Exercise objective:
List all lines of the data that include the string "AAin".

= Beginning of Section =

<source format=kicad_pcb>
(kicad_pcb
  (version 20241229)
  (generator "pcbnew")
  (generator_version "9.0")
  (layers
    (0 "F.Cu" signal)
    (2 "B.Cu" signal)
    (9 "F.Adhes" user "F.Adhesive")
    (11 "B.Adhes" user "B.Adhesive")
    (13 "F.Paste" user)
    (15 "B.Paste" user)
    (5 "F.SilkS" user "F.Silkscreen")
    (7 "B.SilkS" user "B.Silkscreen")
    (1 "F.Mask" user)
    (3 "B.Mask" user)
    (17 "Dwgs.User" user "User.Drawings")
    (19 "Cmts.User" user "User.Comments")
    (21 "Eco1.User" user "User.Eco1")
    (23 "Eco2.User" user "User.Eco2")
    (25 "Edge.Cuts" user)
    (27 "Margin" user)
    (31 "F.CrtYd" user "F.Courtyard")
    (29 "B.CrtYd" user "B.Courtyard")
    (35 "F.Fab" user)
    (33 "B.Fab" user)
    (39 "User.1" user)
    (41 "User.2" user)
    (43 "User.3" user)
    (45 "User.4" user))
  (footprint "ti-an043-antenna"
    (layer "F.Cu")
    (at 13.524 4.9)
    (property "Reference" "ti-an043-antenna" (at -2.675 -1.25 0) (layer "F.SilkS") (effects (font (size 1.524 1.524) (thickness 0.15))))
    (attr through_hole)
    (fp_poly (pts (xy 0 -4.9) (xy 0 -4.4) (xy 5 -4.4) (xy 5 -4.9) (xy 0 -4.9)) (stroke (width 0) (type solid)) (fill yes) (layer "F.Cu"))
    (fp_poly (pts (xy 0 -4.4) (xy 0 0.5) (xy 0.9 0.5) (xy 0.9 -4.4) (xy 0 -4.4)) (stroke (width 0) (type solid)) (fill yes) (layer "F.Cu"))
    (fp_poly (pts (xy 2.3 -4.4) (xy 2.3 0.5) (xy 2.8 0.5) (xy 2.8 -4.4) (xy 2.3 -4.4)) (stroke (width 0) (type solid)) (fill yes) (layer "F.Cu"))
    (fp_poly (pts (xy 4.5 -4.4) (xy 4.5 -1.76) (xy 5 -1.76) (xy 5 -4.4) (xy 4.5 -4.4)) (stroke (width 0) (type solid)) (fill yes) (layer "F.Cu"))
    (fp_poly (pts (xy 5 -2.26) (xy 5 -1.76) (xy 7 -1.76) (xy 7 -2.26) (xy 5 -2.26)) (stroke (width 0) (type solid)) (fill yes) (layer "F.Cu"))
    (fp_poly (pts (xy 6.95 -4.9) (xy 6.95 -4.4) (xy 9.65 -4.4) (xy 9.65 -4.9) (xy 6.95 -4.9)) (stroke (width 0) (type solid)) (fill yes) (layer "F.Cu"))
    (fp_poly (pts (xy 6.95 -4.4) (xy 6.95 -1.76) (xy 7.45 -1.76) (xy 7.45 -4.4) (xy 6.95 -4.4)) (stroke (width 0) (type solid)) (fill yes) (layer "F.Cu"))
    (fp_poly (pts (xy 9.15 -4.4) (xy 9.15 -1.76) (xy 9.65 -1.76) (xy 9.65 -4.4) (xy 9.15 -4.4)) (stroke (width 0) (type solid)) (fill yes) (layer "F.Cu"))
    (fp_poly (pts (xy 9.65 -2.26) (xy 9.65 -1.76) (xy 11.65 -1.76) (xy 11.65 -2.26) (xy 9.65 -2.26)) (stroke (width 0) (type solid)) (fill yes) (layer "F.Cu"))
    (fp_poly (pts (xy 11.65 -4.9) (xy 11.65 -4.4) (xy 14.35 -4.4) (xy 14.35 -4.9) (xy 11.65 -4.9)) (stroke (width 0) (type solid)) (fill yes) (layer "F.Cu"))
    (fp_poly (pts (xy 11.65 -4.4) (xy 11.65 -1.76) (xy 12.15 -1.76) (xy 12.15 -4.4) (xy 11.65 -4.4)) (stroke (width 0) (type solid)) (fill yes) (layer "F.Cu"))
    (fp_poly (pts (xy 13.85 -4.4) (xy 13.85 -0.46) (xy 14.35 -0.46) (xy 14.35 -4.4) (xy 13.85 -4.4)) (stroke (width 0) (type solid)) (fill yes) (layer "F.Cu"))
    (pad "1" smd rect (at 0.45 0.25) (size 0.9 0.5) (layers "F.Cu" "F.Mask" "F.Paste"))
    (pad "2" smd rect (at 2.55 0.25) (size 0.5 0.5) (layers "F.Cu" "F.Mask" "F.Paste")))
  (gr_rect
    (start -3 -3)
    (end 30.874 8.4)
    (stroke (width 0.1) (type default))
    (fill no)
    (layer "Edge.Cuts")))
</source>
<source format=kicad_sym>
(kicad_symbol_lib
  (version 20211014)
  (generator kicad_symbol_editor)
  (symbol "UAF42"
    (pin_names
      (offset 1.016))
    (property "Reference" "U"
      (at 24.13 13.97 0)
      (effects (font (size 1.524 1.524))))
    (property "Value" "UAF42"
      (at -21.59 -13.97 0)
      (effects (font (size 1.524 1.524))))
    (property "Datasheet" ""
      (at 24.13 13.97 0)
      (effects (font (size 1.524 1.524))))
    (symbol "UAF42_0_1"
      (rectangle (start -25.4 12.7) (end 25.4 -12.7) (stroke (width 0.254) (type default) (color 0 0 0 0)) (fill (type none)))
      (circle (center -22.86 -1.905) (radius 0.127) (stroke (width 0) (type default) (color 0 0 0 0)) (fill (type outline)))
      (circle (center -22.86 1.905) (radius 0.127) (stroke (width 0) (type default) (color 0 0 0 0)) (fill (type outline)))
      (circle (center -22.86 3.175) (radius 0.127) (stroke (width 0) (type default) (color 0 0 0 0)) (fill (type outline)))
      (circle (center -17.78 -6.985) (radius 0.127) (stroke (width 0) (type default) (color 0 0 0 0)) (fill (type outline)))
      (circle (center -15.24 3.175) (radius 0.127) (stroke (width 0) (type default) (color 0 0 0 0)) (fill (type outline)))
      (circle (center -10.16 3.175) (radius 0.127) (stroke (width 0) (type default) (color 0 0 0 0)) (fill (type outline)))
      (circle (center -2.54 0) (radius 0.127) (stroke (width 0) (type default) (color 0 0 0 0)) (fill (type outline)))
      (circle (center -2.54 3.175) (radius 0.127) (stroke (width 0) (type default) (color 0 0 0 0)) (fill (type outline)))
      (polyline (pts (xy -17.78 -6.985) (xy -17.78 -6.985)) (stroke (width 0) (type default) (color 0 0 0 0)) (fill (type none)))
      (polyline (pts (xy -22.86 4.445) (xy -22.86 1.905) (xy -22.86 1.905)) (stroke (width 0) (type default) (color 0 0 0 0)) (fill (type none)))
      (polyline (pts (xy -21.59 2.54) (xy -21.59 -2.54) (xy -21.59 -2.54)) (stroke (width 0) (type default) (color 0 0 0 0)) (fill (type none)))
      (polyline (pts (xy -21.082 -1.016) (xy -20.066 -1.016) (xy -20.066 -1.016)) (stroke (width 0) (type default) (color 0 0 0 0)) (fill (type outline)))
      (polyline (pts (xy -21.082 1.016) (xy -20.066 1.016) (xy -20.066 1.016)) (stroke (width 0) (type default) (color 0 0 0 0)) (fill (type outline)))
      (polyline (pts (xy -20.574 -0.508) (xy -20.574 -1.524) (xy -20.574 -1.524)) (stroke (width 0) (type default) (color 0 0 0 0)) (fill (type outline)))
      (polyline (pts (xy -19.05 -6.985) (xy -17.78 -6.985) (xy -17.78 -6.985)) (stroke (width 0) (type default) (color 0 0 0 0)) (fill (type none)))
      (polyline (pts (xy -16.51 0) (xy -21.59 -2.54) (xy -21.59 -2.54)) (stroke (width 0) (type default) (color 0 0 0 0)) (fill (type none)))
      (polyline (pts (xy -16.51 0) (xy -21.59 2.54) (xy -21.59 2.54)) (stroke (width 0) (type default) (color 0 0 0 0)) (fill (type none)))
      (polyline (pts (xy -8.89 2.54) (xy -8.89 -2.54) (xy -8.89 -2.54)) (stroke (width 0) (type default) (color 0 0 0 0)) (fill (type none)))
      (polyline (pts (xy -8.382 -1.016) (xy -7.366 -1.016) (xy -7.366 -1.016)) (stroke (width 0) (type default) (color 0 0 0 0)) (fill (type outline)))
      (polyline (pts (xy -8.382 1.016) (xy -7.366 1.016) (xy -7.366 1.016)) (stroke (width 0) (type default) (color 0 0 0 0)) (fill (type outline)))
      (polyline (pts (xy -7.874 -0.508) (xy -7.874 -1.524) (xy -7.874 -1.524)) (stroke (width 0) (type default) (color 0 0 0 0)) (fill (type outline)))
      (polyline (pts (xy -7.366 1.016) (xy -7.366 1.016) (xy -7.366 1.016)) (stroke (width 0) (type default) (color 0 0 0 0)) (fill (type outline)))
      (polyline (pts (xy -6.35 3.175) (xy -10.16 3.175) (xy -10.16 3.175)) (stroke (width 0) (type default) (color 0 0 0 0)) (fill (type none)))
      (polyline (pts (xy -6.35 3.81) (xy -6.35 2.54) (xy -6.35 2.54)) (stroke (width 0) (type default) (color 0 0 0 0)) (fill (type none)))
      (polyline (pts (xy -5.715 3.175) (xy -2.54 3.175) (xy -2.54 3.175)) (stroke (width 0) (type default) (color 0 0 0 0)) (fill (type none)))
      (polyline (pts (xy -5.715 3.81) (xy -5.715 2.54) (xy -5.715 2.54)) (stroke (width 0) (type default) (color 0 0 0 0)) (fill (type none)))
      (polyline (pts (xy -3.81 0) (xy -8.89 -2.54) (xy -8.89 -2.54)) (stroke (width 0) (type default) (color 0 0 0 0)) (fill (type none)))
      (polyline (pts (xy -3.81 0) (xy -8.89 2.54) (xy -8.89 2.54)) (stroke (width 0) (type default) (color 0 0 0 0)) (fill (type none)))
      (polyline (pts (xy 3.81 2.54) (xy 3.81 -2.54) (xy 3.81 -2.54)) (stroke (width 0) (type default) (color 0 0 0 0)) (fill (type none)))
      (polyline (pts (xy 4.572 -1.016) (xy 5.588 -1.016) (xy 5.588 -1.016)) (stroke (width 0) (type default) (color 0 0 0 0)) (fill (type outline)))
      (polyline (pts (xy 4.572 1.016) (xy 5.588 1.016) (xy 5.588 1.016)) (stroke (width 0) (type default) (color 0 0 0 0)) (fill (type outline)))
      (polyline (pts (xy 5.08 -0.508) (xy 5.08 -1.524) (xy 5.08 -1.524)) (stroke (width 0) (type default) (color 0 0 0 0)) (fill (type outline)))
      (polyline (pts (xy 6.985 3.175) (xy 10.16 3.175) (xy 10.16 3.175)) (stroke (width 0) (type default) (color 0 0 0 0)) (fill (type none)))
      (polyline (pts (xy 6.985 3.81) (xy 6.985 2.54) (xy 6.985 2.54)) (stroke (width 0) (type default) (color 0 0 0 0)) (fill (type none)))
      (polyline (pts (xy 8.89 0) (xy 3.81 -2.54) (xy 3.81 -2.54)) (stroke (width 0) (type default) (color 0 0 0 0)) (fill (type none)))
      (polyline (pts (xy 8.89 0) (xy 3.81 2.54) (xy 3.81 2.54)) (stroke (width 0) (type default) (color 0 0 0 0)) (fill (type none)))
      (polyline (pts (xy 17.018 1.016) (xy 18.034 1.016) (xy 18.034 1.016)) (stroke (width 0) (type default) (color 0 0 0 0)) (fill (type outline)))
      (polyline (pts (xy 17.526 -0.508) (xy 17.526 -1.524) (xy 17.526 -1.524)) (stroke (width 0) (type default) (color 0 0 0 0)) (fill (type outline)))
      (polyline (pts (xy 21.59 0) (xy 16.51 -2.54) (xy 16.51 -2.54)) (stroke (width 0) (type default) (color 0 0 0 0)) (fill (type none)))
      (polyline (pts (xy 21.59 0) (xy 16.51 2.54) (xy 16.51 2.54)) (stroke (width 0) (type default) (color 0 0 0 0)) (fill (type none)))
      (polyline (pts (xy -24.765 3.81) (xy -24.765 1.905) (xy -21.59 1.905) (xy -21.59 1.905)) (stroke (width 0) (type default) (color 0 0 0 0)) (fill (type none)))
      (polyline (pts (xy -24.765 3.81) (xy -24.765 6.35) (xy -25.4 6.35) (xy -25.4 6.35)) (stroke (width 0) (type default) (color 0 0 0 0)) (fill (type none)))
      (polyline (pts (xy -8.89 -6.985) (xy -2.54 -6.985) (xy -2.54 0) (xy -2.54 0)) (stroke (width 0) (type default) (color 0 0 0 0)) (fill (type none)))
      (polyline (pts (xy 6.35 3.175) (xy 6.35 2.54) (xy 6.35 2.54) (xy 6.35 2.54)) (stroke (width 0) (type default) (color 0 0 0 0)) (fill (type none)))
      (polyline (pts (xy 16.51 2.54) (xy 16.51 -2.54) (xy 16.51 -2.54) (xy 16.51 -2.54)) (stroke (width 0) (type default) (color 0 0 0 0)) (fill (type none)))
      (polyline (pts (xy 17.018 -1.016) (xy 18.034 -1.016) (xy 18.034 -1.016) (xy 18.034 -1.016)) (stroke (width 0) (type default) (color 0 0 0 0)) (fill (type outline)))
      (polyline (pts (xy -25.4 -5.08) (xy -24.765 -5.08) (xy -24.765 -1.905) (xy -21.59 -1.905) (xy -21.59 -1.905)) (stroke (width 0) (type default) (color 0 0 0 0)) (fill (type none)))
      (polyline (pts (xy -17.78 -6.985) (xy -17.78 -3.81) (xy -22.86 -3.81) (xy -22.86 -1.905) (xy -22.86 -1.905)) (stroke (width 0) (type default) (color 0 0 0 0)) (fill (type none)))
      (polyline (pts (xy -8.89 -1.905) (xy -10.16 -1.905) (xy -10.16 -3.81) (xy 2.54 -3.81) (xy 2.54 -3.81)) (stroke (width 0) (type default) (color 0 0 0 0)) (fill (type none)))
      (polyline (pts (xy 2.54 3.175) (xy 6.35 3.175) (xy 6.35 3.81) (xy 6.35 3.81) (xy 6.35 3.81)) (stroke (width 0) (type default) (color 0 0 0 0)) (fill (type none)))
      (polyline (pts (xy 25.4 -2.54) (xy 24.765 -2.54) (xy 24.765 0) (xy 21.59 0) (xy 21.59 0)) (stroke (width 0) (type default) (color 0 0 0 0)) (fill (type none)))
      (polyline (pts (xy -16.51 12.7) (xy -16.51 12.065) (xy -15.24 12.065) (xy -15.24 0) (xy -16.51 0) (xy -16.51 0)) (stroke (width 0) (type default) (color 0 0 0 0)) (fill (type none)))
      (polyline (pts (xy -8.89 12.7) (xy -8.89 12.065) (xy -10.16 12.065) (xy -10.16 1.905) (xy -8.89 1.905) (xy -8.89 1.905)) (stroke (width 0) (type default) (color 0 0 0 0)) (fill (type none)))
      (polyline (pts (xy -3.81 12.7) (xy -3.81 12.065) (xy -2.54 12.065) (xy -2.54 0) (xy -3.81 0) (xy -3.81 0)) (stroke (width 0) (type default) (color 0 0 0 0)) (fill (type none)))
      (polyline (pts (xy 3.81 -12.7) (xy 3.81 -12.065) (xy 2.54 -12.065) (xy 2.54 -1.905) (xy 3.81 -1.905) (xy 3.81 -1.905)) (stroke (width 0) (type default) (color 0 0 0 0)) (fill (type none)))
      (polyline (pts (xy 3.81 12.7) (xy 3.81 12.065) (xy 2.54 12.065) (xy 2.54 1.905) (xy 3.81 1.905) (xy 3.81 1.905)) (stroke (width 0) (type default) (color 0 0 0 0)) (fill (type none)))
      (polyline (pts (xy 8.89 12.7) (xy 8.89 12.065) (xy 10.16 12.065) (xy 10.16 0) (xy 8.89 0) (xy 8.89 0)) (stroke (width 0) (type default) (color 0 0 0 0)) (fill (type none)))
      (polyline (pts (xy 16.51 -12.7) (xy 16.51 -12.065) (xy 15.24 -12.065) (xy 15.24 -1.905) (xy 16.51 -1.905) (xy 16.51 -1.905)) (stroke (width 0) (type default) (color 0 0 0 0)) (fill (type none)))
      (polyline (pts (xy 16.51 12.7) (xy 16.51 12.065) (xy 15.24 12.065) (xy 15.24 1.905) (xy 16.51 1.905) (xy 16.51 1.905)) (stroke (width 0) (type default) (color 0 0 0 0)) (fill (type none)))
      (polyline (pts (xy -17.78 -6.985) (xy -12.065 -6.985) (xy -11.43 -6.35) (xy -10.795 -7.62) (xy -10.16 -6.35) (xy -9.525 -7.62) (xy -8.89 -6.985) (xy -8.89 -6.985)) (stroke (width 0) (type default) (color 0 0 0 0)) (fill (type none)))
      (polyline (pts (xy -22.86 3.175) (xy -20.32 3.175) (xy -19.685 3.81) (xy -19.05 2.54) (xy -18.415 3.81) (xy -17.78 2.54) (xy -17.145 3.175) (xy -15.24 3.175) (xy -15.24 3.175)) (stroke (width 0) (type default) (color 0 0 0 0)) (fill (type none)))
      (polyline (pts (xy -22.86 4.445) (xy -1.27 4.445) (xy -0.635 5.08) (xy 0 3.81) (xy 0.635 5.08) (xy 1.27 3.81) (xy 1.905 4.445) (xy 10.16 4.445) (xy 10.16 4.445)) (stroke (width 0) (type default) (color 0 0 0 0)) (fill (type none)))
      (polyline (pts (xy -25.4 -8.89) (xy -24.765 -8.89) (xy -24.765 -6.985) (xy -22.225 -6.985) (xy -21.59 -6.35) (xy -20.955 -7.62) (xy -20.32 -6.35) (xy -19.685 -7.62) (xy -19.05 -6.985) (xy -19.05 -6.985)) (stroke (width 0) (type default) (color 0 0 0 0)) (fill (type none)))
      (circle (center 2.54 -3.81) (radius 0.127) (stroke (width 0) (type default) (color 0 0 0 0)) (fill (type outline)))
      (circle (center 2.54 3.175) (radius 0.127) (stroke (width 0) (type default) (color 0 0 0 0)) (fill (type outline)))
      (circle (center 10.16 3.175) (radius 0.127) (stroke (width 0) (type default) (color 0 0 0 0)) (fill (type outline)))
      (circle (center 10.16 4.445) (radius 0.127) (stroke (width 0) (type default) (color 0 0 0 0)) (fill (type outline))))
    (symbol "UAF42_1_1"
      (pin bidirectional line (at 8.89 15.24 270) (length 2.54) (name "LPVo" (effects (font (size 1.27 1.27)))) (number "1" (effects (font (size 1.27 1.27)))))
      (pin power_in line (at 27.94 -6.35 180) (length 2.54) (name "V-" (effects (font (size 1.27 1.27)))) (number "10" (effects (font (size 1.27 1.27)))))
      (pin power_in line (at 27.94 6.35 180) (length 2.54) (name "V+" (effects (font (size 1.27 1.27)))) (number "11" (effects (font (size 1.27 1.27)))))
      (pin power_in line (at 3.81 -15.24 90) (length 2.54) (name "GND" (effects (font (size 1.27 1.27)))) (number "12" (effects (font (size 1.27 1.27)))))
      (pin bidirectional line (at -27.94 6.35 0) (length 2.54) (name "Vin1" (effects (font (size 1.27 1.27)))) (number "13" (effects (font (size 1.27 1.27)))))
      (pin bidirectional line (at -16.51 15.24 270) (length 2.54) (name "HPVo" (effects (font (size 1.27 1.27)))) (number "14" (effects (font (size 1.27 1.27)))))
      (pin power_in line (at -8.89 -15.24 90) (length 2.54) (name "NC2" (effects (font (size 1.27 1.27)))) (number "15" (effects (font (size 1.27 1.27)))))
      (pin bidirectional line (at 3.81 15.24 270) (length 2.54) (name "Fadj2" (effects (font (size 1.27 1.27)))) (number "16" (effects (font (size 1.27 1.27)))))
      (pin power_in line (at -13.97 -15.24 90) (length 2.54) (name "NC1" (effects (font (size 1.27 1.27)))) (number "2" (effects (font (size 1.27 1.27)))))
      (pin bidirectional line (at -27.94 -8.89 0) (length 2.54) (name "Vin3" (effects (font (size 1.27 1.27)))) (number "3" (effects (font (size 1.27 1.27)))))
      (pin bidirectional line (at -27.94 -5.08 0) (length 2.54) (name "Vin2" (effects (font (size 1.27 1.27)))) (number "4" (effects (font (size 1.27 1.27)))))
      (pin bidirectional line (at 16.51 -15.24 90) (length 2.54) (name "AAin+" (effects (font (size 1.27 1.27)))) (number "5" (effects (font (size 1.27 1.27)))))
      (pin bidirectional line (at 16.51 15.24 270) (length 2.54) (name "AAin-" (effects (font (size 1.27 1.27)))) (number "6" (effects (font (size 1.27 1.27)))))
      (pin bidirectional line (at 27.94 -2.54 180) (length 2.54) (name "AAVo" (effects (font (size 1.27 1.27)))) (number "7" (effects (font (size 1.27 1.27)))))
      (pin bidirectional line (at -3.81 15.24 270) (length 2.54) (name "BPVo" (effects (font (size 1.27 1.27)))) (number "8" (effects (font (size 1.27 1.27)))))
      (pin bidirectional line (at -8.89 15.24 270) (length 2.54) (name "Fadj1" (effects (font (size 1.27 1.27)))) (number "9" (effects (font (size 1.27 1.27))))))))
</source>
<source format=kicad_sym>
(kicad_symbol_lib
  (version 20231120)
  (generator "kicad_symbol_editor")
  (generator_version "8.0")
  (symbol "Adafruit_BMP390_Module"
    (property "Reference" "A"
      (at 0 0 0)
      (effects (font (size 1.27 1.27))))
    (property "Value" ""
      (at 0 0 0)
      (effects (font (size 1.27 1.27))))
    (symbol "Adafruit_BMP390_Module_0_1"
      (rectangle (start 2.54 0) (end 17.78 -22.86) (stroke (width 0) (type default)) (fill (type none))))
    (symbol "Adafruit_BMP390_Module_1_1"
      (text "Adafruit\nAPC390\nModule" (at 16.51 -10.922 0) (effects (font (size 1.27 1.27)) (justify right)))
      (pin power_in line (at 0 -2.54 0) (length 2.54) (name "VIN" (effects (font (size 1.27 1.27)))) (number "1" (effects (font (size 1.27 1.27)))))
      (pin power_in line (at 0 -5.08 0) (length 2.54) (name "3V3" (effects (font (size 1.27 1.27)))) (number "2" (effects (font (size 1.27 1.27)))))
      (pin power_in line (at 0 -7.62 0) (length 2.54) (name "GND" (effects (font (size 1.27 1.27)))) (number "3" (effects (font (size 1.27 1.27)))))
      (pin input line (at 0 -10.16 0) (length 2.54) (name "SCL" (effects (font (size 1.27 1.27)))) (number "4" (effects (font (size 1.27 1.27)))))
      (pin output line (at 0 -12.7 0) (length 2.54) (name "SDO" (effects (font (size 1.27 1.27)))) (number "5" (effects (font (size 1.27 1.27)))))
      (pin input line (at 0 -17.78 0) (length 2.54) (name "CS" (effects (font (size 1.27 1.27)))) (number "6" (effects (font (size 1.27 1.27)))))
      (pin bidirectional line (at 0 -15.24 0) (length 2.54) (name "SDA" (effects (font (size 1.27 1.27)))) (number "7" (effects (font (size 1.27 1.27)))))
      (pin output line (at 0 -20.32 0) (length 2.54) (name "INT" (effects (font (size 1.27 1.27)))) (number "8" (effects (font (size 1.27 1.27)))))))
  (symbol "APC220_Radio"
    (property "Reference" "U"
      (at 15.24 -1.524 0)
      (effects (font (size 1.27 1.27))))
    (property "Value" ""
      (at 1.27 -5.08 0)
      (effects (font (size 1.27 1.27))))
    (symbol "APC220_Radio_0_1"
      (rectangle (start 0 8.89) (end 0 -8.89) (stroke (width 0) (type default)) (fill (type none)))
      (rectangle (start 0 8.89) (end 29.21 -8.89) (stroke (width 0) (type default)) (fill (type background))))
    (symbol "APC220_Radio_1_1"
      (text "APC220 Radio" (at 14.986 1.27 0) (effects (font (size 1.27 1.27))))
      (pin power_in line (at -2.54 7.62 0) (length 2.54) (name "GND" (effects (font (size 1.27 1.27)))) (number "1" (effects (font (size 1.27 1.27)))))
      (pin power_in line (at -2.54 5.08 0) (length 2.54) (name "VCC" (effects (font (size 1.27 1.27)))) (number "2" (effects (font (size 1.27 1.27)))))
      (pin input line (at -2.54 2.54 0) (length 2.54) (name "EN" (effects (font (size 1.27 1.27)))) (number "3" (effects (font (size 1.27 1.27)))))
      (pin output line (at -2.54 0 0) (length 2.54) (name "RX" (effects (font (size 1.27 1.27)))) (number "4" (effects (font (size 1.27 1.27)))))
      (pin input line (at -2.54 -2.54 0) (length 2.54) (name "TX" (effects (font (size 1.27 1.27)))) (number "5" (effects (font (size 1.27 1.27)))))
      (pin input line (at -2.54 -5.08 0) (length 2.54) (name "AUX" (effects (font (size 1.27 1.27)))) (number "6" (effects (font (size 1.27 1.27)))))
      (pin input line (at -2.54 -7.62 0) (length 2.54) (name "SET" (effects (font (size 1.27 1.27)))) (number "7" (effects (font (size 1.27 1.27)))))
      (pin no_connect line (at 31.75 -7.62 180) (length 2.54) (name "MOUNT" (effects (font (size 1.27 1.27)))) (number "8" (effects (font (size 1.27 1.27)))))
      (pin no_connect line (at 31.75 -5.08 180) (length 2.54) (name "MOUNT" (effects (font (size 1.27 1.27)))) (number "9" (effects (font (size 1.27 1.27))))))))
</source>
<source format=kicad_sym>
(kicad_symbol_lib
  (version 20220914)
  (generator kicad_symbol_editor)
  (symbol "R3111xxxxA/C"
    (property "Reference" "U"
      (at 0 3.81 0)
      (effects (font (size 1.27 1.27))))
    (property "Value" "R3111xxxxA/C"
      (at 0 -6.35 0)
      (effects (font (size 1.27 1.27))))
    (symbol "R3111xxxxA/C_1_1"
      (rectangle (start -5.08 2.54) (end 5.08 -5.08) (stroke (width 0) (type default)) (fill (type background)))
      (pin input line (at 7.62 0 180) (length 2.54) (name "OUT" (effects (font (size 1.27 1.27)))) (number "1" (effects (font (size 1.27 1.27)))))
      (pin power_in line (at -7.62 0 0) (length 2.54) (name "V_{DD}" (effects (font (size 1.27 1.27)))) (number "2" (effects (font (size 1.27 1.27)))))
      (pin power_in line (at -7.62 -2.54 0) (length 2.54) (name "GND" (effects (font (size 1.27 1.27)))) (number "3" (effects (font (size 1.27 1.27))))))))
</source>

= End of Section =

Answer for this exercise:
      (pin bidirectional line (at 16.51 -15.24 90) (length 2.54) (name "AAin+" (effects (font (size 1.27 1.27)))) (number "5" (effects (font (size 1.27 1.27)))))
      (pin bidirectional line (at 16.51 15.24 270) (length 2.54) (name "AAin-" (effects (font (size 1.27 1.27)))) (number "6" (effects (font (size 1.27 1.27)))))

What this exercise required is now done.